La rendita di Ricardo è l'espressione dell'"avarizia" della natura: gli ostacoli, che questa oppone agli sforzi dell'uomo, non possono essere efficacemente superati con adeguati investimenti. Non è un guadagno assoluto che spetti in condizioni normali a tutti i proprietarî terrieri; se tutte le terre fossero ugualmente fertili non vi sarebbe rendita ricardiana: è un guadagno di carattere differenziale a pro' dei proprietarî di terreni più fortunati. Deriva dalla diversa struttura dei costi delle varie imprese o anche dalla dinamica dei costi della stessa impresa considerata in diversi istanti di tempo (costi crescenti). È un fenomeno di prezzo in condizioni di libera concorrenza; nella sua essenza, collegato com'è a fenomeni d'ordine naturale, è però del tutto indipendente dai particolari caratteri dell'assetto giuridico della società: si verificherebbe anche in assenza di un'economia di scambio (ad esempio, in una economia comunista). Giova, comunque, ai fini di una chiara intelligenza del fenomeno, considerarlo in relazione alle condizioni di siffatta economia; acquistano, in tal modo, un preciso rilievo le famose tesi ricardiane: la rendita, di per sé, non è causa del prezzo, ma ne è un effetto; il prezzo dei prodotti determina la rendita e questa, a sua volta, influenza il prezzo della terra a tutto, ed esclusivo, vantaggio dei proprietarî terrieri, i cui interessi sono in contrasto con gl'interessi delle altre classi e della collettività che risulta dal loro aggregato.

Per il Ricardo, come per il Quesnay, il fenomeno della rendita è limitato alla produzione agricola, o, in genere, alle produzioni originarie. L'idea da cui egli parte, generalizzata dalla teoria moderna, è che le forze naturali sono limitate e, in quanto tali, impongono un onere particolarmente gravoso alla collettività. Un'eventuale appropriazione della rendita da parte dello stato modificherebbe la distribuzione della ricchezza a dànno dei proprietarî terrieri, ma, di per sé, non potrebbe modificare le condizioni di vita della società considerata nel suo complesso. I fenomeni di rendita non possono essere eliminati.
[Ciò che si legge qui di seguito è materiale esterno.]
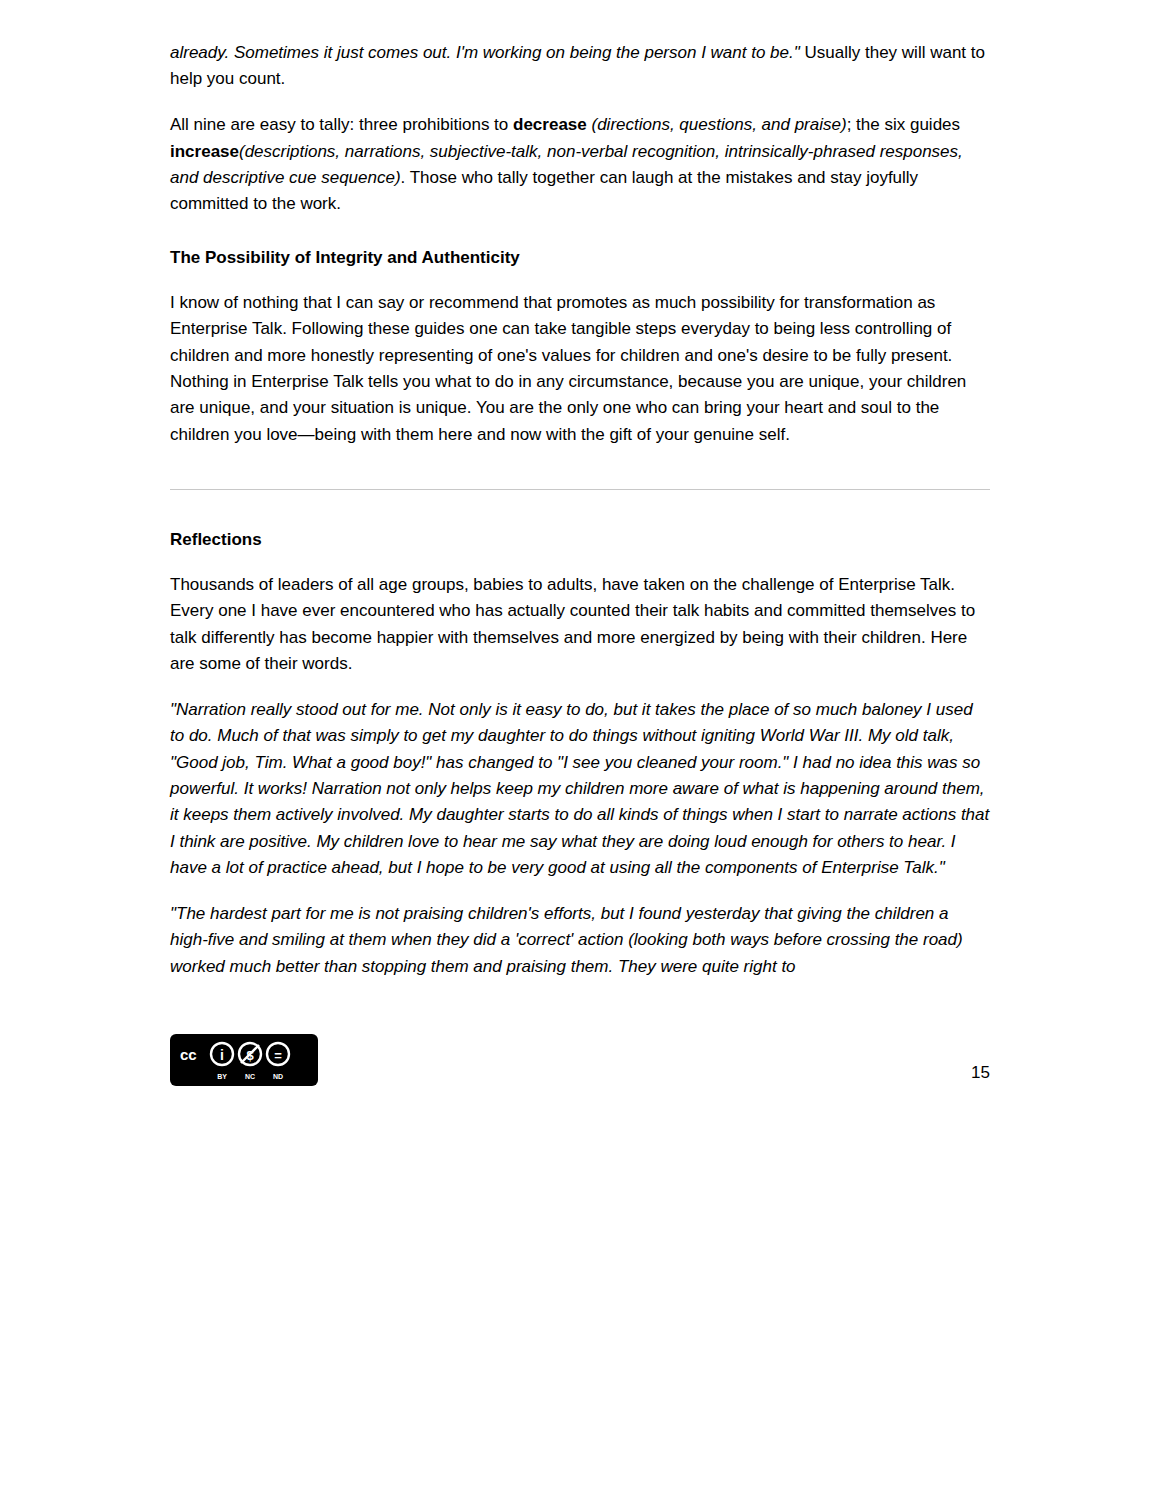already. Sometimes it just comes out. I'm working on being the person I want to be." Usually they will want to help you count.
All nine are easy to tally: three prohibitions to decrease (directions, questions, and praise); the six guides increase(descriptions, narrations, subjective-talk, non-verbal recognition, intrinsically-phrased responses, and descriptive cue sequence). Those who tally together can laugh at the mistakes and stay joyfully committed to the work.
The Possibility of Integrity and Authenticity
I know of nothing that I can say or recommend that promotes as much possibility for transformation as Enterprise Talk. Following these guides one can take tangible steps everyday to being less controlling of children and more honestly representing of one's values for children and one's desire to be fully present. Nothing in Enterprise Talk tells you what to do in any circumstance, because you are unique, your children are unique, and your situation is unique. You are the only one who can bring your heart and soul to the children you love—being with them here and now with the gift of your genuine self.
Reflections
Thousands of leaders of all age groups, babies to adults, have taken on the challenge of Enterprise Talk. Every one I have ever encountered who has actually counted their talk habits and committed themselves to talk differently has become happier with themselves and more energized by being with their children. Here are some of their words.
"Narration really stood out for me. Not only is it easy to do, but it takes the place of so much baloney I used to do. Much of that was simply to get my daughter to do things without igniting World War III. My old talk, "Good job, Tim. What a good boy!" has changed to "I see you cleaned your room." I had no idea this was so powerful. It works! Narration not only helps keep my children more aware of what is happening around them, it keeps them actively involved. My daughter starts to do all kinds of things when I start to narrate actions that I think are positive. My children love to hear me say what they are doing loud enough for others to hear. I have a lot of practice ahead, but I hope to be very good at using all the components of Enterprise Talk."
"The hardest part for me is not praising children's efforts, but I found yesterday that giving the children a high-five and smiling at them when they did a 'correct' action (looking both ways before crossing the road) worked much better than stopping them and praising them. They were quite right to
CC BY-NC-ND cc i $ = BY NC ND 15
Le forze naturali, in un dato istante, non sono suscettive di variazione; non c'è che da prendere atto della loro esistenza e tentare di combinare tra loro, nel miglior modo possibile consentito dalle condizioni tutte dell'ambiente, i varî fattori di produzione; le forze umane, contrapposte alle forze naturali, si combinano con queste ultime. La terra meno fertile, o più lontana dal mercato di consumo, determina, col suo costo marginale più elevato, il prezzo: le terre più fertili, o più vicine al mercato, ricevono come rendita ricardiana la differenza fra il costo di produzione delle terre meno fertili e il loro. La teoria del Ricardo, logicamente inquadrata nel suo sistema, segna un netto distacco nei confronti della teoria del Quesnay, di fronte alla quale A. Smith, nei suoi tentativi di conciliare le vecchie tendenze dottrinali con le nuove, si era mostrato incerto. I postricardiani hanno sviluppato variamente le idee del maestro: gli stessi suoi avversarî e, in genere, i creatori di altri sistemi scientifici hanno sviluppato idee da lui svolte o adombrate, quale quella per cui la rendita non è causa del prezzo, ma ne è effetto (estesa a tutte le rimunerazioni, indipendentemente da ogni specifica considerazione sui singoli fattori di produzione); quella, anch'essa generalizzata, per cui la teoria della formazione del prezzo e della distribuzione del reddito va impostata, almeno in una certa misura, in termini marginali e quella dell'ineluttabile manifestarsi in un'economia statica della tendenza ai costi crescenti. La stessa idea della limitazione delle forze naturali, della loro scarsità, è stata talmente generalizzata da essere assunta nell'economia postjevonsiana, o postmengeriana che dir si voglia, a caratteristica essenziale del concetto di "bene economico".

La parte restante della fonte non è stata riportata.